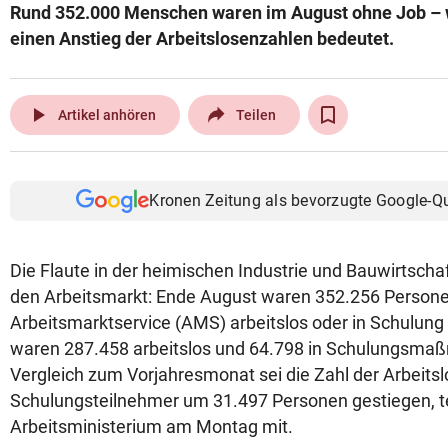
Rund 352.000 Menschen waren im August ohne Job –
einen Anstieg der Arbeitslosenzahlen bedeutet.
play_arrow
Artikel anhören
Teilen
Kronen Zeitung als bevorzugte Google-Q
Die Flaute in der heimischen Industrie und Bauwirtschaf
den Arbeitsmarkt: Ende August waren 352.256 Person
Arbeitsmarktservice (AMS) arbeitslos oder in Schulun
waren 287.458 arbeitslos und 64.798 in Schulungsm
Vergleich zum Vorjahresmonat sei die Zahl der Arbeit
Schulungsteilnehmer um 31.497 Personen gestiegen, te
Arbeitsministerium am Montag mit.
════
| ABOUT THIS EXERCISE |
Switch "August" to "Juli" everywhere in the items above and write out their lines again with nothing else changed. Leave the pictures out.

| FINISHED TASK |
Rund 352.000 Menschen waren im Juli ohne Job –
einen Anstieg der Arbeitslosenzahlen bedeutet.
play_arrow
Artikel anhören
Teilen
Kronen Zeitung als bevorzugte Google-Q
Die Flaute in der heimischen Industrie und Bauwirtschaf
den Arbeitsmarkt: Ende Juli waren 352.256 Person
Arbeitsmarktservice (AMS) arbeitslos oder in Schulun
waren 287.458 arbeitslos und 64.798 in Schulungsm
Vergleich zum Vorjahresmonat sei die Zahl der Arbeit
Schulungsteilnehmer um 31.497 Personen gestiegen, te
Arbeitsministerium am Montag mit.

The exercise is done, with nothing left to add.